Learning Lab: Conceptualizing Climate Justice from a Feminist Economic Perspective

On 29 June, GI-ESCR jointly with Equidad de Género: Ciudadanía, Trabajo y Familia, and the Campaigns of Campaigns hosted an interactive session at the 30th Annual Conference of the International Association for Feminist Economics held at the Graduate Institute Geneva from 29 June to 1 July.

 The learning lab convened a small group of experts and civil society organizations currently working on the climate, gender equality and feminist economics nexus to identify the key understandings and main components of “climate justice”. The event was an opportunity to create a space for mutual learning, experience and knowledge sharing between panellists and participants. It furthermore contributed to breakdown silos between feminist, economists and environmental academics, experts, and civil society organizations to jointly develop a common narrative on climate justice that will inform and ground further research and advocacy to advance a gender-just transition to sustainable economies and societies.

As the contemporary world climate emergency forces us to see the structural political and economic dimensions at play, the notion of climate justice is key to today's feminist movement. The recently adopted IPCC AR6 2022 report contains for the first time an attempt to define climate justice. However, to unpack this concept and to define its key elements it is necessary to generate a plural dialogue from a feminist economics and decolonial perspective, with diverse groups and communities that are impacted by climate injustice and that are at the frontlines struggling for a just transition to a sustainable world. The learning lab thus detonated a collective bottom-up analysis to contribute to an enriching framework to understand, with a dynamic and participatory approach, the key elements of climate justice. This includes going beyond pursuing the inclusion of women in a green economy to analyse the transformation of fundamental socio-economic structures that underpin unsustainability and uneven gender power imbalances.

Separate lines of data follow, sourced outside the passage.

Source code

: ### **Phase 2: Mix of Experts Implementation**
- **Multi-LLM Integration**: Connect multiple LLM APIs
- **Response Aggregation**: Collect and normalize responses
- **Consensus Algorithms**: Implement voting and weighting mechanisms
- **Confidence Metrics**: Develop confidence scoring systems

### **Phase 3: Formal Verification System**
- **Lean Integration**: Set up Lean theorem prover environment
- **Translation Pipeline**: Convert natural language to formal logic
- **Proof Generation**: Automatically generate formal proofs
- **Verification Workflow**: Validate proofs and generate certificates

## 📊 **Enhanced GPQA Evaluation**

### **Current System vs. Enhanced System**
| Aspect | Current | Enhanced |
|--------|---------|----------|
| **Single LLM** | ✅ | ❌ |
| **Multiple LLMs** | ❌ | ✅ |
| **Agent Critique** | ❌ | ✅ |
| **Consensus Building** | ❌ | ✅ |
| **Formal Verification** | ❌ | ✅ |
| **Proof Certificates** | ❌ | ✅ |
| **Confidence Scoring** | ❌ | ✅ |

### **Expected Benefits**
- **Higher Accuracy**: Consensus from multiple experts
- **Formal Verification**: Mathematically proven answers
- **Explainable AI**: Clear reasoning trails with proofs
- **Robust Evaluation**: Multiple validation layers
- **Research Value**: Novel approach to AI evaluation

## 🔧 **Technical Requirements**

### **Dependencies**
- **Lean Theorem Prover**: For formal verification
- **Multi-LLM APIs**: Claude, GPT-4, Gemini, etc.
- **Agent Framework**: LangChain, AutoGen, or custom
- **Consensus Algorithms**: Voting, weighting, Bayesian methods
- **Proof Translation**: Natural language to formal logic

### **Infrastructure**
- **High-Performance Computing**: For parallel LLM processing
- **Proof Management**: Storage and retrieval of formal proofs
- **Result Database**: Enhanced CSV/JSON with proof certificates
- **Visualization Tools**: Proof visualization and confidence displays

 In this light, panellists and participants jointly reflected on how justice in climate action could be achieved from a feminist perspective, What alternative economic models do we need to drive the shift to a sustainable and gender-just society? What role can the international human rights and institutions play to develop alternative narratives and be used as key advocacy spaces and pressure points to advance climate justice? And how can we drive a gender-just transition to sustainable and just economies and societies?

 The outcomes of the event contributed to break the silos between feminist and environmental protection theory and practice and develop a collective understanding that can help ground some of the key components of climate justice.

Some of which were:

  • Climate Justice goes beyond its technical aspects. It centers on social justice and human rights, such as gender, racial and intergenerational justice. As current systems normalise structural discrimination, there is an urgent need to recognise these structural causes.

  • Countries and people at the frontlines are paying for the climate crisis, with a disproportionate impact on women and girls. Not providing climate reparations is a failure to comply with extra-territorial obligations.

  • We need to focus on macrostructures that are causing climate change. Both at the corporation and production level, but also in the dynamics of the economic and financial sectors.

  • Women’s ESCR are at the center of the global economy. They cannot be separated from financial structures.

  • Creditors have become consolidated and powerful and coordinated in their actions. Must look at them as a coherent body and as a force to be reckoned with.